DIRECTIVE:
Copy out the text lines of every entry below in the same order, keeping each line as it appears.

(Transcribed page contents)
----------
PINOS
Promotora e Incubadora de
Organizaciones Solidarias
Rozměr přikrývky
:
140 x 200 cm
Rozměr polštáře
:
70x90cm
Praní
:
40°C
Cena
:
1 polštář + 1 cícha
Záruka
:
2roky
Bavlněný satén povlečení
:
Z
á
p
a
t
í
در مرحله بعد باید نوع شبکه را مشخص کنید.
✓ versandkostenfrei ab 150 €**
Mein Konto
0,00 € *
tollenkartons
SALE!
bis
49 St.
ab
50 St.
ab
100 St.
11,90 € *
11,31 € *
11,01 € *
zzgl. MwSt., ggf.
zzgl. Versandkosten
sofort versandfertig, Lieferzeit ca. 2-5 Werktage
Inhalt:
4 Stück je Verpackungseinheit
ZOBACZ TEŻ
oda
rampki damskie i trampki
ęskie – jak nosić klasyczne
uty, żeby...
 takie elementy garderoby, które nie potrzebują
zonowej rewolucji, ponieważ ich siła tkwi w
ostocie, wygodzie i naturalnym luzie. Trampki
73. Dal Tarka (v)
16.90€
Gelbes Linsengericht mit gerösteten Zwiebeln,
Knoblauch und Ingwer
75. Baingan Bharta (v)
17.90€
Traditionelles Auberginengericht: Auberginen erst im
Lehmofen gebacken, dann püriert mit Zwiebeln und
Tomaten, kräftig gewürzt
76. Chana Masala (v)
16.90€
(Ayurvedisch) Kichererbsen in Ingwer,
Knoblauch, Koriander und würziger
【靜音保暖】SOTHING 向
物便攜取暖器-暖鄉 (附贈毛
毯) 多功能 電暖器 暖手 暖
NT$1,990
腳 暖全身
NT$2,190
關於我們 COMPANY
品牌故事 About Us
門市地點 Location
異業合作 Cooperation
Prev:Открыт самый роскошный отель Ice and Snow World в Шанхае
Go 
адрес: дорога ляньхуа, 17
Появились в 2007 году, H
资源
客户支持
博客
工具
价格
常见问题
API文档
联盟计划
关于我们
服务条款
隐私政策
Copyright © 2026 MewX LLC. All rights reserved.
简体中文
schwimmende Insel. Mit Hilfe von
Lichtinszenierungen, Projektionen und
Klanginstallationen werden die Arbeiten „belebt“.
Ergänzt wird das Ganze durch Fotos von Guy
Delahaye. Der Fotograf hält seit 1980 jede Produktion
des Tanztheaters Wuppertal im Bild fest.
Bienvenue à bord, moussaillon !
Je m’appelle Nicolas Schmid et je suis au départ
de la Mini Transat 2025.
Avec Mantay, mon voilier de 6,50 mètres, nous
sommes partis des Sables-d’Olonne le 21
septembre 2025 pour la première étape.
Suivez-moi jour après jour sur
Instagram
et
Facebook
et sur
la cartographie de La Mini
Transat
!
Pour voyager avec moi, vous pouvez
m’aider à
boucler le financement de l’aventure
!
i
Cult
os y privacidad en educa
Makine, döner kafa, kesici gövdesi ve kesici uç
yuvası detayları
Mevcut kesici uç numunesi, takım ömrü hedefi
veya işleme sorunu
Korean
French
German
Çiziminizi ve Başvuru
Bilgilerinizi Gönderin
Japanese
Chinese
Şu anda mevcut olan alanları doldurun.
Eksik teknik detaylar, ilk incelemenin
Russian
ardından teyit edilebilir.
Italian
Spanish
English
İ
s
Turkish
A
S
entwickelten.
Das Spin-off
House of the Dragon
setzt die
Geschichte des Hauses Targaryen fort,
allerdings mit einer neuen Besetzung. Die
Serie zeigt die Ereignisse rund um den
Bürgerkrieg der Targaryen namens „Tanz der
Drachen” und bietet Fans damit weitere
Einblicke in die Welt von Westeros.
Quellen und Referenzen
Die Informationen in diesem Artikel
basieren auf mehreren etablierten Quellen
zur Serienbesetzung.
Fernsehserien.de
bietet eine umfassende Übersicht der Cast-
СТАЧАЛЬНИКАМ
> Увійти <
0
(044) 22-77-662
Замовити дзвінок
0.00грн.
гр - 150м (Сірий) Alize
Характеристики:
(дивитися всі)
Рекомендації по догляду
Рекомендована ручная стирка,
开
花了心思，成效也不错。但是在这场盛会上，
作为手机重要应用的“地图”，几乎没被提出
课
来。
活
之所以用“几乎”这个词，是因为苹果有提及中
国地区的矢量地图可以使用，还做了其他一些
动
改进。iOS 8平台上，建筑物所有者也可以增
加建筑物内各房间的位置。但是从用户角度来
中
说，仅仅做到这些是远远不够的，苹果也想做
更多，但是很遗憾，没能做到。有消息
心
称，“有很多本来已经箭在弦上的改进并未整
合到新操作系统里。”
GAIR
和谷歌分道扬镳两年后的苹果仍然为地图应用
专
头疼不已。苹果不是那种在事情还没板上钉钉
----------
EXERCISE RESULT:
PINOS
Promotora e Incubadora de
Organizaciones Solidarias
Rozměr přikrývky
:
140 x 200 cm
Rozměr polštáře
:
70x90cm
Praní
:
40°C
Cena
:
1 polštář + 1 cícha
Záruka
:
2roky
Bavlněný satén povlečení
:
Z
á
p
a
t
í
در مرحله بعد باید نوع شبکه را مشخص کنید.
✓ versandkostenfrei ab 150 €**
Mein Konto
0,00 € *
tollenkartons
SALE!
bis
49 St.
ab
50 St.
ab
100 St.
11,90 € *
11,31 € *
11,01 € *
zzgl. MwSt., ggf.
zzgl. Versandkosten
sofort versandfertig, Lieferzeit ca. 2-5 Werktage
Inhalt:
4 Stück je Verpackungseinheit
ZOBACZ TEŻ
oda
rampki damskie i trampki
ęskie – jak nosić klasyczne
uty, żeby...
 takie elementy garderoby, które nie potrzebują
zonowej rewolucji, ponieważ ich siła tkwi w
ostocie, wygodzie i naturalnym luzie. Trampki
73. Dal Tarka (v)
16.90€
Gelbes Linsengericht mit gerösteten Zwiebeln,
Knoblauch und Ingwer
75. Baingan Bharta (v)
17.90€
Traditionelles Auberginengericht: Auberginen erst im
Lehmofen gebacken, dann püriert mit Zwiebeln und
Tomaten, kräftig gewürzt
76. Chana Masala (v)
16.90€
(Ayurvedisch) Kichererbsen in Ingwer,
Knoblauch, Koriander und würziger
【靜音保暖】SOTHING 向
物便攜取暖器-暖鄉 (附贈毛
毯) 多功能 電暖器 暖手 暖
NT$1,990
腳 暖全身
NT$2,190
關於我們 COMPANY
品牌故事 About Us
門市地點 Location
異業合作 Cooperation
Prev:Открыт самый роскошный отель Ice and Snow World в Шанхае
Go 
адрес: дорога ляньхуа, 17
Появились в 2007 году, H
资源
客户支持
博客
工具
价格
常见问题
API文档
联盟计划
关于我们
服务条款
隐私政策
Copyright © 2026 MewX LLC. All rights reserved.
简体中文
schwimmende Insel. Mit Hilfe von
Lichtinszenierungen, Projektionen und
Klanginstallationen werden die Arbeiten „belebt“.
Ergänzt wird das Ganze durch Fotos von Guy
Delahaye. Der Fotograf hält seit 1980 jede Produktion
des Tanztheaters Wuppertal im Bild fest.
Bienvenue à bord, moussaillon !
Je m’appelle Nicolas Schmid et je suis au départ
de la Mini Transat 2025.
Avec Mantay, mon voilier de 6,50 mètres, nous
sommes partis des Sables-d’Olonne le 21
septembre 2025 pour la première étape.
Suivez-moi jour après jour sur
Instagram
et
Facebook
et sur
la cartographie de La Mini
Transat
!
Pour voyager avec moi, vous pouvez
m’aider à
boucler le financement de l’aventure
!
i
Cult
os y privacidad en educa
Makine, döner kafa, kesici gövdesi ve kesici uç
yuvası detayları
Mevcut kesici uç numunesi, takım ömrü hedefi
veya işleme sorunu
Korean
French
German
Çiziminizi ve Başvuru
Bilgilerinizi Gönderin
Japanese
Chinese
Şu anda mevcut olan alanları doldurun.
Eksik teknik detaylar, ilk incelemenin
Russian
ardından teyit edilebilir.
Italian
Spanish
English
İ
s
Turkish
A
S
entwickelten.
Das Spin-off
House of the Dragon
setzt die
Geschichte des Hauses Targaryen fort,
allerdings mit einer neuen Besetzung. Die
Serie zeigt die Ereignisse rund um den
Bürgerkrieg der Targaryen namens „Tanz der
Drachen” und bietet Fans damit weitere
Einblicke in die Welt von Westeros.
Quellen und Referenzen
Die Informationen in diesem Artikel
basieren auf mehreren etablierten Quellen
zur Serienbesetzung.
Fernsehserien.de
bietet eine umfassende Übersicht der Cast-
СТАЧАЛЬНИКАМ
> Увійти <
0
(044) 22-77-662
Замовити дзвінок
0.00грн.
гр - 150м (Сірий) Alize
Характеристики:
(дивитися всі)
Рекомендації по догляду
Рекомендована ручная стирка,
开
花了心思，成效也不错。但是在这场盛会上，
作为手机重要应用的“地图”，几乎没被提出
课
来。
活
之所以用“几乎”这个词，是因为苹果有提及中
国地区的矢量地图可以使用，还做了其他一些
动
改进。iOS 8平台上，建筑物所有者也可以增
加建筑物内各房间的位置。但是从用户角度来
中
说，仅仅做到这些是远远不够的，苹果也想做
更多，但是很遗憾，没能做到。有消息
心
称，“有很多本来已经箭在弦上的改进并未整
合到新操作系统里。”
GAIR
和谷歌分道扬镳两年后的苹果仍然为地图应用
专
头疼不已。苹果不是那种在事情还没板上钉钉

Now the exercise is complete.